- Title: DENMARK: DANES VOTE IN NATIONAL ELECTIONS
- Date: 11th March 1998
- Summary: COPENHAGEN, DENMARK (MARCH 10, 1998) (RTV - ACCESS ALL) 1. GV TOP VIEW OF CITY/ BUNCHES OF TULIPS 0.08 2. SLV DANISH PRIME MINISTER AND SOCIAL DEMOCRAT LEADER POUL NYRUP RASMUSSEN WALKING ALONG STREET 0.11 3. SV RASMUSSEN HANDING RED ROSES TO PEOPLE IN STREET 0.30 4. GV /SCU RASMUSSEN SPEAKING TO PEOPLE IN STREET 0.57 5. SV RASMUSSEN WALKING AWAY SAYING "FOUR MORE YEARS" (ENGLISH) (REFERRING TO THE LENGTH OF TERM IF HE IS RE-ELECTED IN WEDNESDAY'S GENERAL ELECTION) 0.57 HELLERUPP, NEAR COPENHAGEN (MARCH 11, 1998) (RTV-ACCESS ALL) 6. GV POLLING STATION (5 SHOTS) 1.27 7. SLV/SV LIBERAL PARTY LEADER UFFE LEMANN-JENSEN CASTING VOTE. (4 SHOTS) 1.53 8. SCU ELLEMANN-JENSEN SAYING HE IS NOT CONFIDENT OF SUCCESS, THE VOTE IS ALWAYS VERY CLOSE IN DENMARK AND THERE ARE ALWAYS SURPRISES (ENGLISH) (4 SHOTS) 3.17 9. SV ELLEMANN-JENSEN LEAVING POLLING STATION. 3.35 10. SLV/ VARIOUS PEOPLE CASTING VOTES IN POLLING STATION.PAN (12 SHOTS) 5.05 Initials S3 P3 Script is copyright Reuters Limited.
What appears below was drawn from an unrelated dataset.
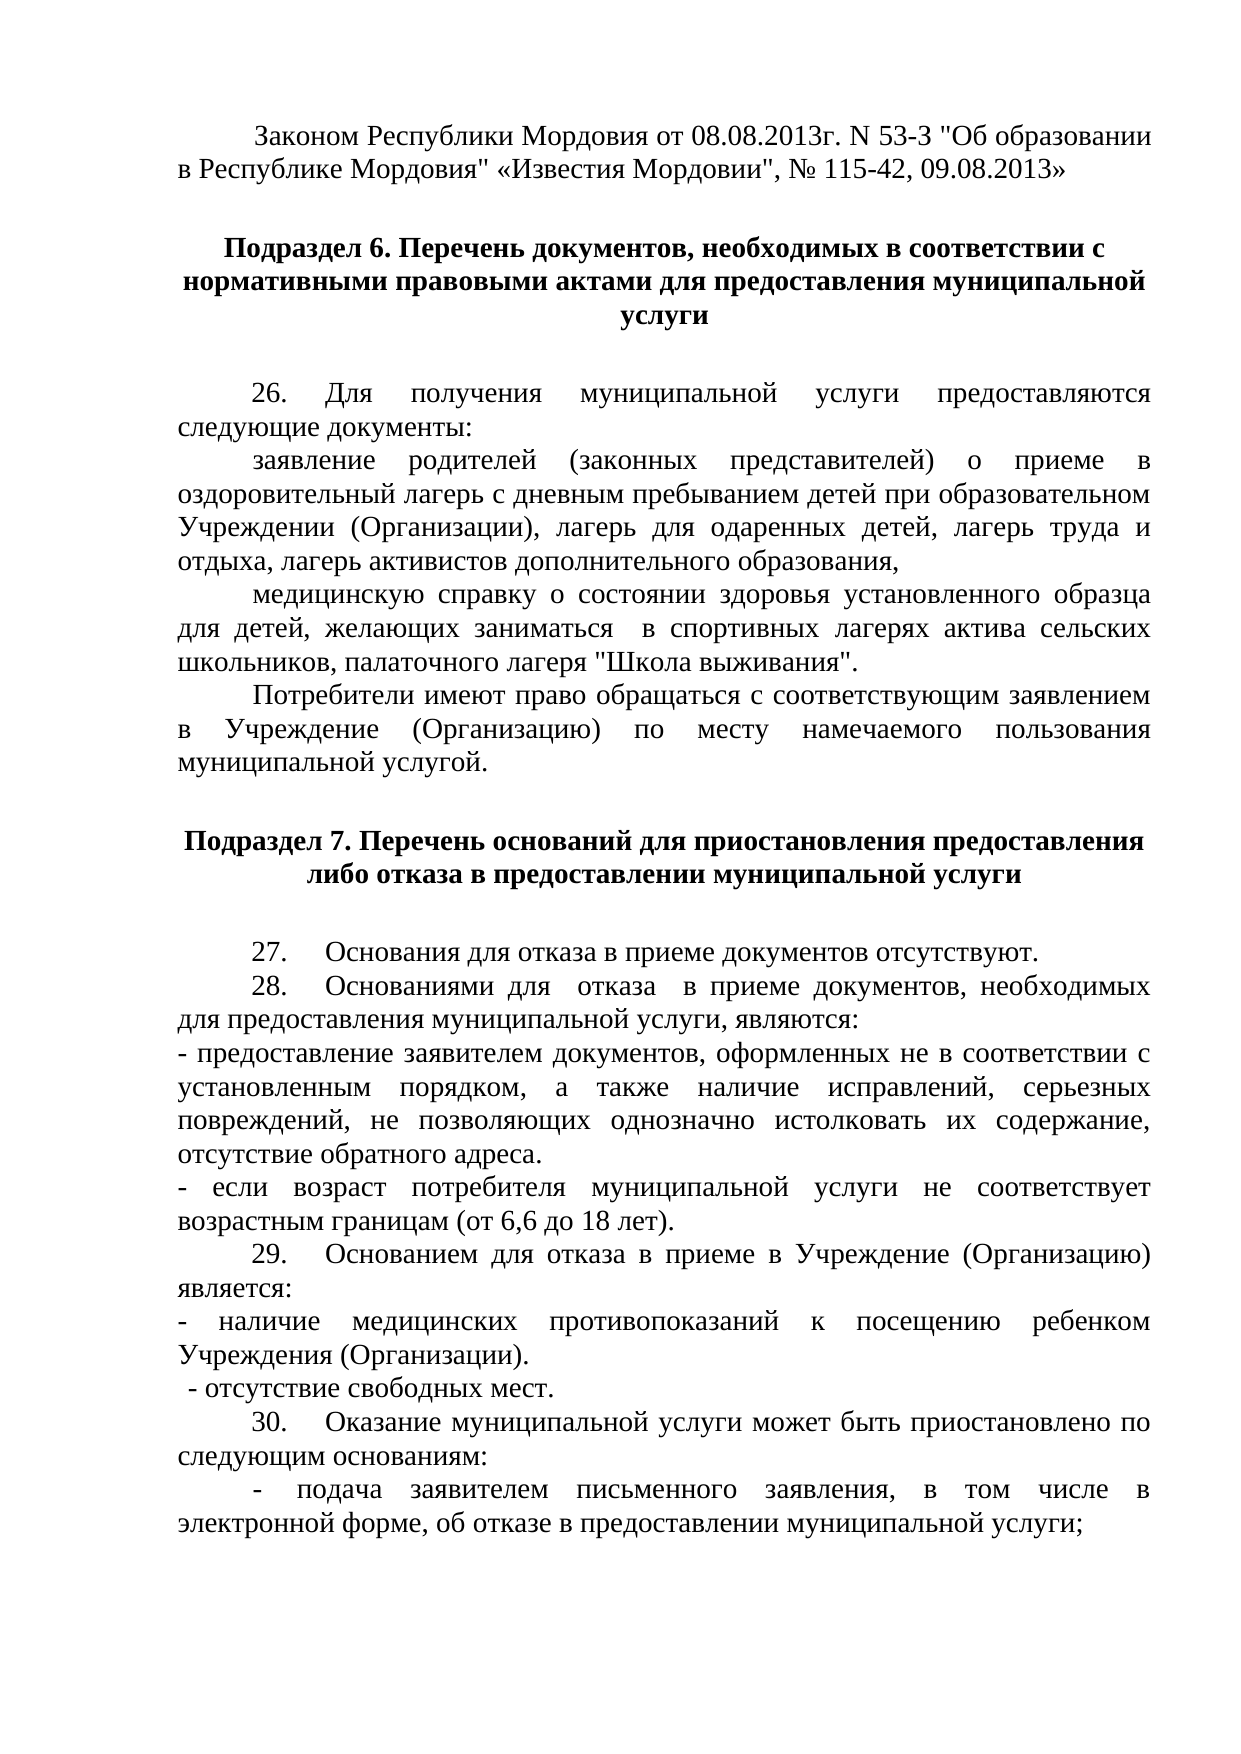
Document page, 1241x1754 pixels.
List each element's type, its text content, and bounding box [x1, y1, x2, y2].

All rights reserved
- Embargoed: 26th March 1998 12:00
- Location: COPENHAGEN AND HELLERUPP, DENMARK
- Country: Denmark
- Reuters ID: LVA2PWZAENJVM2RK69FAB47715HT
- Story Text: Danes are voting in national elections with Prime Minister Poul Nyrup Rasmussen in upbeat mood despite opinion poll forecasts that he would lose.
The Social Democrat leader handed red roses to potential voters in a central Copenhagen shopping street as his centre-left coalition looked for last minute votes.
As voters lined up to cast their ballot on Wednesday (March 11), the centre-right opposition bloc appeared narrowly ahead of the ruling centre-left coalition in the latest opinion polls.
In Copenhagen on Tuesday (March 10) Poul Nyrup Rasmussen repeated the mantra "four more years" to his supporters and others to encourage them to vote him another term of office.
Opposition Liberal leader Uffe Ellemann-Jensen, campaigning in Helleruppe, is favourite to win but will be hard put to form a government.Even if his centre-right bloc gets a majority in parliament he must build a coalition with smaller parties.
He refused to take success for granted, saying that votes are always close in Denmark.
Whether Ellemann-Jensen takes over or Social Democratic Prime Minister Poul Nyrup Rasmussen stays in office, the small Nordic country's leader must guide it through a referendum that could give its European Union partners a diplomatic headache.
The Danes are to vote again on May 28 in a referendum on the EU's Amsterdam Treaty, negotiated last year by leaders of the 15-member union to open the way for enlargement and a common policy on refugees and asylum.
A 'no' could delay enlargement since all EU members must ratify the treaty before it can take effect.
Final results for the election will not be available until Thursday but computer projections, based on exit polls, will be issued within an hour of voting's end.
Most votes are expected to have been counted by 2300GMT on Wednesday.